Tag der Autobahnkirchen in Deutschland

"Orte der verpassten Chancen"

Ranfahren, aussteigen, innehalten. In Deutschland "boomen" die sogenannten Autobahnkirchen. Dennoch mangelt es ihnen an Attraktivität, wie der Soziologe Michael Ebertz konstatiert. Eine Bestandsaufnahme zum Tag der Autobahnkirchen.

Autobahnkirche Medenbach an der A3 bei Wiesbaden (epd)
Autobahnkirche Medenbach an der A3 bei Wiesbaden / ( epd )

epd: Waren es 2011 noch 38, sind es inzwischen 44 Autobahnkirchen in Deutschland. Jedes Jahr kommen nach Angaben der Akademie der Versicherer im Raum der Kirchen, die sich für die Autobahnkirchen engagiert, rund eine Million Besucher. Sie haben sich intensiv mit den Autobahnkirchen beschäftigt. Was suchen die Menschen dort?

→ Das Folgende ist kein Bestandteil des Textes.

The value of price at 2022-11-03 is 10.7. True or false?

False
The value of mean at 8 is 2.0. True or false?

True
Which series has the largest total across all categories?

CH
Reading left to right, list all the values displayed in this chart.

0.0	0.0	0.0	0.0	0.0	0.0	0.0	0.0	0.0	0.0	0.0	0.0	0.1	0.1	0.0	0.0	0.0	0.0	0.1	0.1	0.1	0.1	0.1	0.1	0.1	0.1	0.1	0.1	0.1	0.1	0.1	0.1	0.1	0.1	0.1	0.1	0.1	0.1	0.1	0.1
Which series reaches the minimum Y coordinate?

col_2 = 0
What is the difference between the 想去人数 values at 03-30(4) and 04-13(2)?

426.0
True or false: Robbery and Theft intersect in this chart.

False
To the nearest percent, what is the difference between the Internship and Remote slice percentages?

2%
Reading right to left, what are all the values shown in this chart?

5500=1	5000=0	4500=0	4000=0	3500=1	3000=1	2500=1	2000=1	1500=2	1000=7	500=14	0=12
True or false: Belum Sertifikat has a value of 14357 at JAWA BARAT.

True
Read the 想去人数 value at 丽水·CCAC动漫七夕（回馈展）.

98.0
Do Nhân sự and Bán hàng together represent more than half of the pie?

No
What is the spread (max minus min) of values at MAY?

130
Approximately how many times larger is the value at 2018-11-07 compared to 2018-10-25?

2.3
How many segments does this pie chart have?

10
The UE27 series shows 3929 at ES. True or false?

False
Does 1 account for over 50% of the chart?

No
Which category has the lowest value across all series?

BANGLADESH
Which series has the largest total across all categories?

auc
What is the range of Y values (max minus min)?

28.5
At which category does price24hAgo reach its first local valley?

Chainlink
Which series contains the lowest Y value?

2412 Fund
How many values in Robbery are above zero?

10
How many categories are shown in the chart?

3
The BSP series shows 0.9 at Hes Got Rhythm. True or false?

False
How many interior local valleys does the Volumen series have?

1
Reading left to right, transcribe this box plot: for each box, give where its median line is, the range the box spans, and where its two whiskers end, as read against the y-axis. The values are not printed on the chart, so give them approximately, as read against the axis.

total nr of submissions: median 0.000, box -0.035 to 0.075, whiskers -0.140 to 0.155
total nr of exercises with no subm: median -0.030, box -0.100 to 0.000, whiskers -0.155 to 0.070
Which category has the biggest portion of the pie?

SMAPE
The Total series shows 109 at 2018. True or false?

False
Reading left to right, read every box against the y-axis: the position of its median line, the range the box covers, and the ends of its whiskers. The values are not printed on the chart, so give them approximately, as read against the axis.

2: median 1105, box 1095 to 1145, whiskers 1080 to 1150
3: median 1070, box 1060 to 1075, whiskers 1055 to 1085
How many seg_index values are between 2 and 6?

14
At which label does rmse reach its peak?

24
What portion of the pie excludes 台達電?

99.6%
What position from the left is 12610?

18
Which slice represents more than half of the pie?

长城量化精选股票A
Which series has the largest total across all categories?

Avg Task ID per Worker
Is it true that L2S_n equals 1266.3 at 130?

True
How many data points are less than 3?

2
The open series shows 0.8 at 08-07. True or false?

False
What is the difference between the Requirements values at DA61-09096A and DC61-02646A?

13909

Michael Ebertz (Soziologe an der Katholischen Hochschule in Freiburg): Die Autofahrer wollen eine Pause machen, aber nicht im klassischen Konsumtempel einer gewöhnlichen Raststätte. In die Autobahnkirchen gehen vor allem Menschen mittleren und höheren Alters. Die meisten bleiben nur etwa fünf Minuten. Viele schreiben ein kurzes Gebet auf oder zünden eine Kerze an. Autobahnkirchen dienen der Entschleunigung. Viele Besucher wollen ihre Reise unter den Schutz Gottes stellen. Die Erwartung der Kirche, dass man in den Autobahnkirchen insbesondere kirchenferne Menschen erreicht, erfüllt sich eher nicht: Viele Besucher engagieren sich bereits in ihrer Heimatgemeinde und gehen auch sonst regelmäßig zum Gottesdienst.

epd: Warum kommen denn kaum Kirchenferne?

Ebertz: Einige Autobahnkirchen wirken sehr verlassen. Die Kirchen verpassen die Chance, Reisende anderer, kirchenferner Milieus zu erreichen. Dafür müssten die Gotteshäuser neu gestaltet und bespielt werden. Wenn das nicht passiert, haben wir nur ein paar Außenstellen von ohnehin schrumpfenden Gemeindekirchen mehr. Die Menschen brauchen heute unterschiedliche Angebote - aber das gelingt weder in den meisten Ortsgemeinden, noch in vielen Autobahnkirchen.

epd: Wie müssten solche verschiedenen Angebote aussehen?

Ebertz: Warum nicht einmal eine Musikbox mit verschiedenen Liedern aufstellen, oder eine Losungs- und Evangeliumsbox: "Nimm und lies, Deine Frohe Botschaft für heute!"? Die Kirchen könnten zum Beispiel unterscheiden zwischen Reisenden, die gläubig und denjenigen, die Suchende sind, zufällig in die Kirche hineinschneien und eine kurze spirituelle Botschaft brauchen. Aus Studien wissen wir: Viele Kirchenferne wollen nur eine Kerze anzünden und das in einem ansprechenden Raum ohne die typischen christlichen Symbole. Sie suchen eine Art Fast-Food-Kirche. In manchen Gotteshäusern gibt es dafür einen Vorraum - in den Autobahnkirchen bislang kaum. Wer dann mehr will, der kann den Schritt gehen, den Kirchenraum betreten und in sein Geheimnis eintauchen. Diese Unterscheidung entspricht den heutigen religiösen Verhältnissen.

Das Interview führte Theresa Liebig.